The pleasure of strolling through a bookstore has been spooned to me since I was very young. I remember the days when I could choose a book to buy before we would go on vacation to the dutch seaside. It was so thrilling to let my eyes wander through the two bookshelves that our local bookstore, basically a shop were you could buy newspapers and magazines, and decide on this vacation’s pick.
My life improved considerably when I was 16. My mother decided that it was a good age to start to live a little more responsibly, and she decided I could have a monthly allowance to spend on cloths. I decided to stretch the meaning of that term. One could buy trousers and jumpers, but one also could buy books. They covered your brain with new layers. I couldn’t care less that my jeans had holes and me and a friend of mine distinguished ourselves from our mates buy wearing the old shirts from our fathers. We would ask our mothers to take the collar off. Cool, we thought, and cheap.
This was the start of my book collection.
Buying books was one, reading them something else. My parents had the idea that one should do homework for one and a half hours every day. I thought that was insane. We struggled for years and years about this subject. These struggles ended when I started to read a lot again after I was about 114/15. My parents thought I was doing homework, while I just gulped in novel after novel. These were the days when I would time myself. I focused so much I could read 60 pages an hour. That would mean that on some days I would start and finish the same book. Everybody was happy.

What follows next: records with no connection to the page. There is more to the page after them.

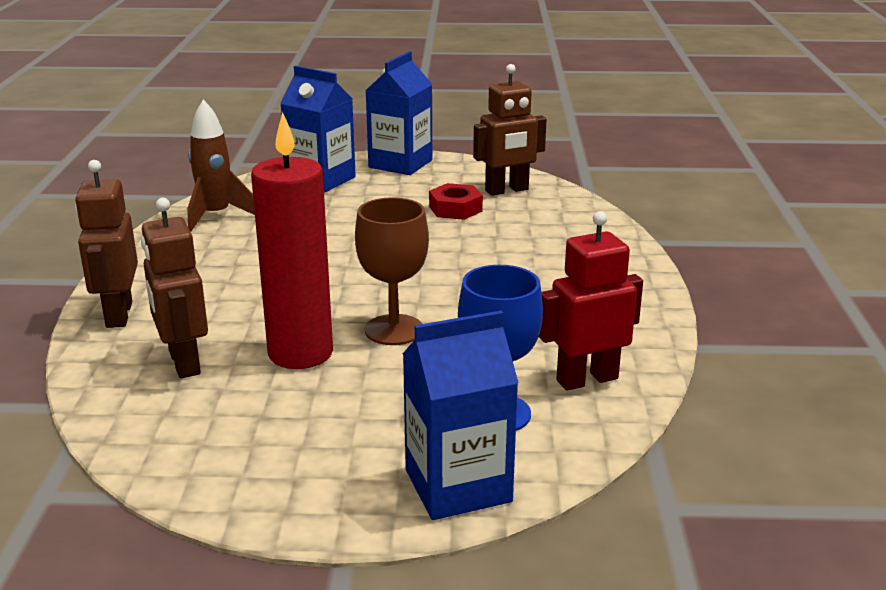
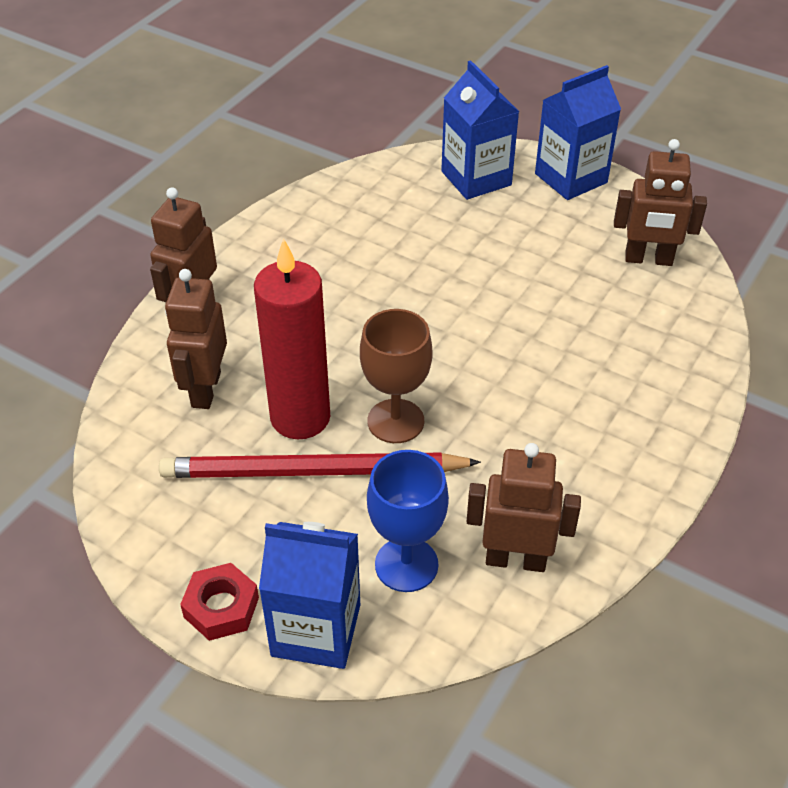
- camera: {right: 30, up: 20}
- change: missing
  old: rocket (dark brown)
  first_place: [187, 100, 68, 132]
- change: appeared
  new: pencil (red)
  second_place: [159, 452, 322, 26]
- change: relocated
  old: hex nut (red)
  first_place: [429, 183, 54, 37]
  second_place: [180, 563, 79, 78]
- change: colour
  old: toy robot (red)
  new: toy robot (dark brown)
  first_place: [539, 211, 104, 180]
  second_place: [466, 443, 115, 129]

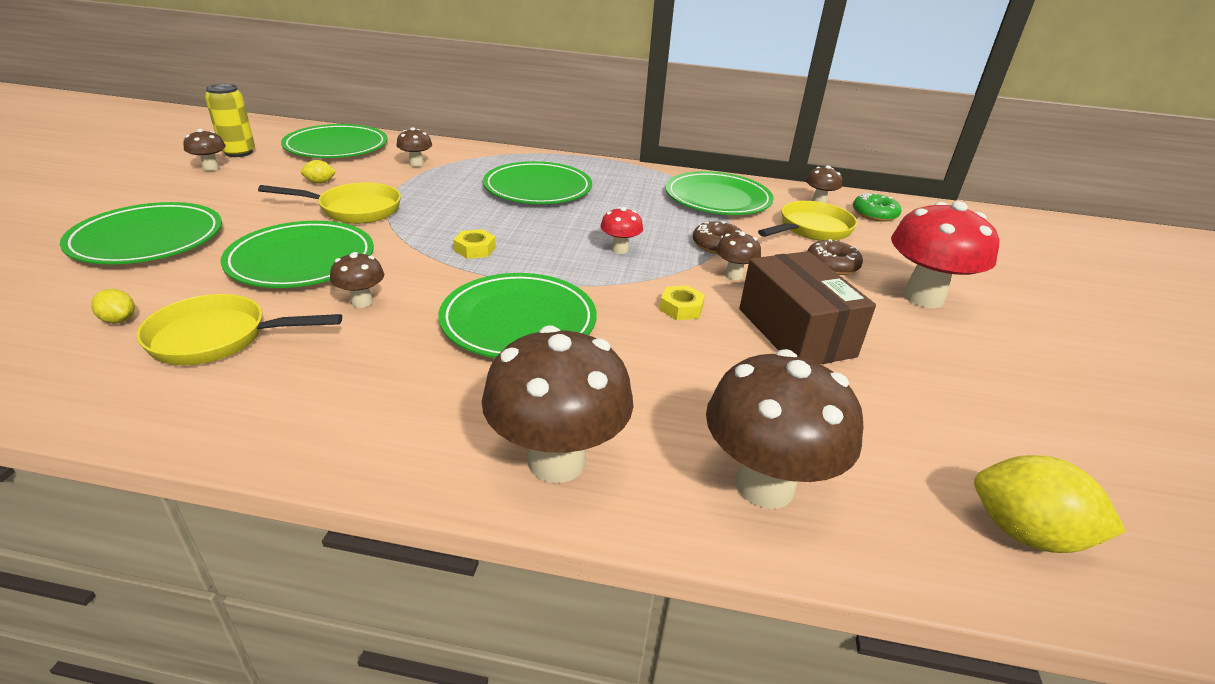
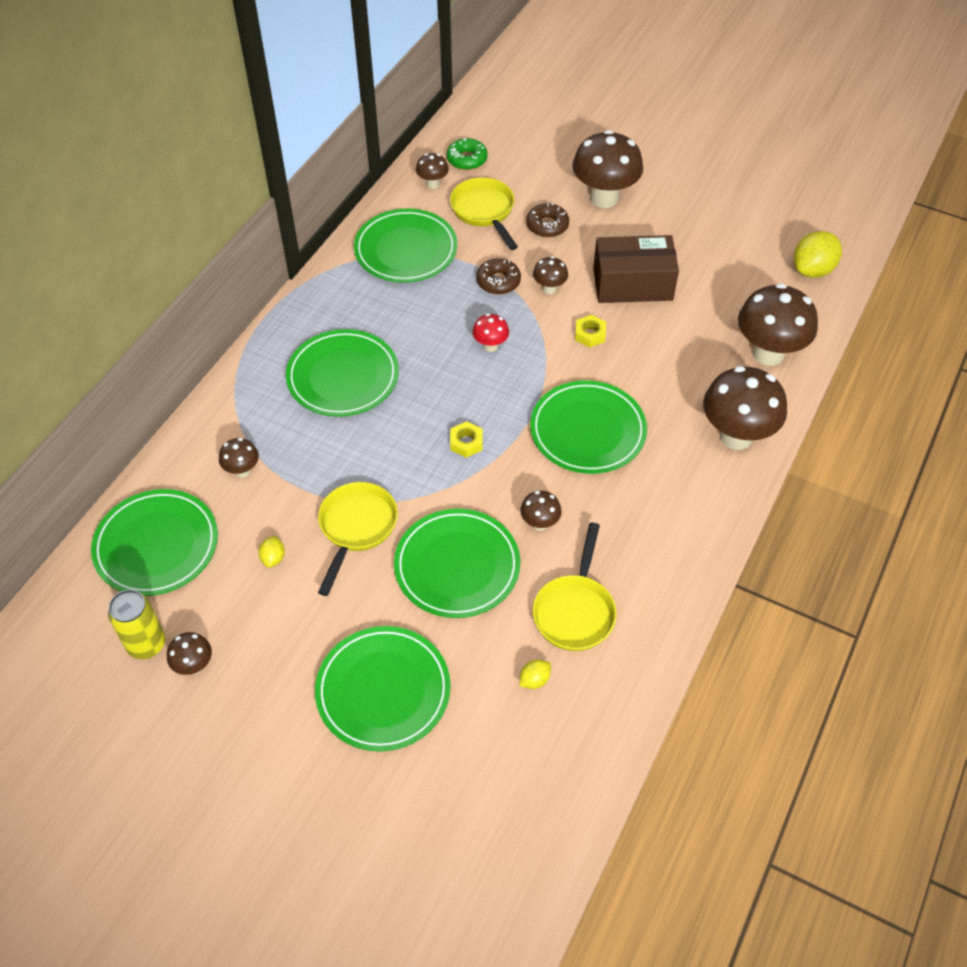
- camera: {right: -70, up: 20}
- change: colour
  old: fungus (red)
  new: fungus (dark brown)
  first_place: [891, 201, 109, 107]
  second_place: [572, 130, 71, 78]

I was no stranger to reading or to like to collect books in our house. My father had studied classics. When he studied in the late fifties and early sixties, he was given a bourse that could be used for buying books. Which is just what he did. By the time he married there were thousands of them. I remember myself as a little boy, being impressed by all those books. I loved to glance through them. I loved the old books with greek texts and french annotations. I couldn’t read any of it, but I must have sensed they were published beautifully. When I am talking about this I remember exactly how my new found reading hunger started. With reading all the Bond stories by Ian Fleming my dad owned in Bruna pockets. I loved the covers as much as the stories.
I’ve always spend a (too) large amount of my disposable income on buying books. Should and could have been more sensible, but was very happy with this kind of wasting money. I’ve missed being around them, my books, these past months. Like I really was unsettled by the fact that most of my books were in storage in the half year before we left on vacation.

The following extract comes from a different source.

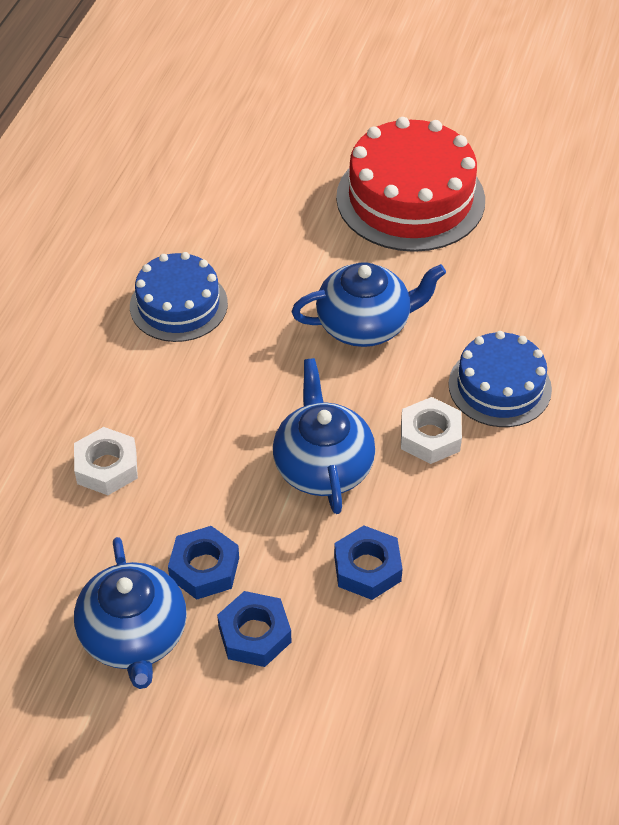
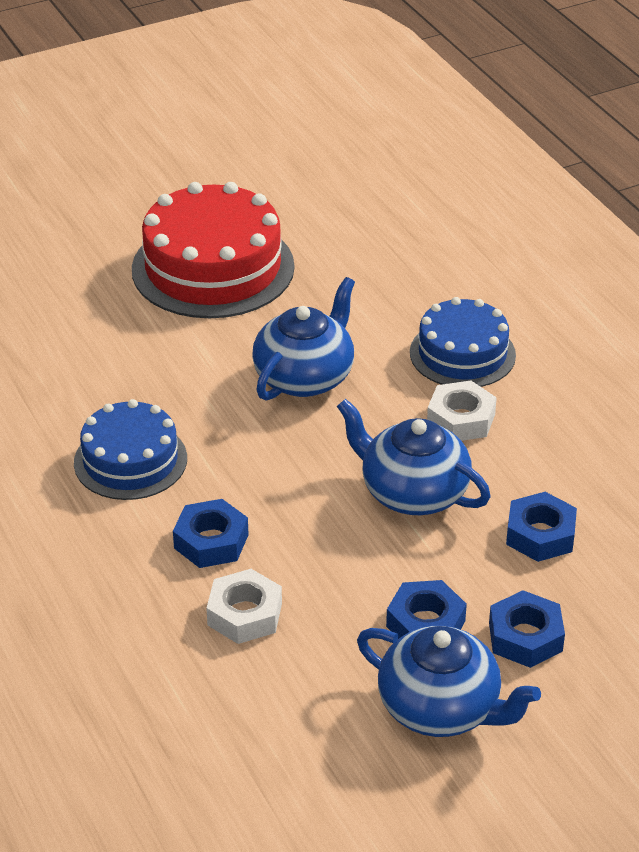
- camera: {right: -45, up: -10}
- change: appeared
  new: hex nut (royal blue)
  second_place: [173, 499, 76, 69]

It is terribly pleasing though, to spend some time in a house with an exquisite library. Paul, the owner of this house, must have most of his own library in his regular house in Amsterdam, but the walls are filled with shelves and shelves of books from several generations of his family. And what an erudite family it is. Virginia Woolf, Albert Camus and Thomas Mann, all in their own languages. Just being around these books lifts me up. It almost makes me feel like I’m at home. Almost.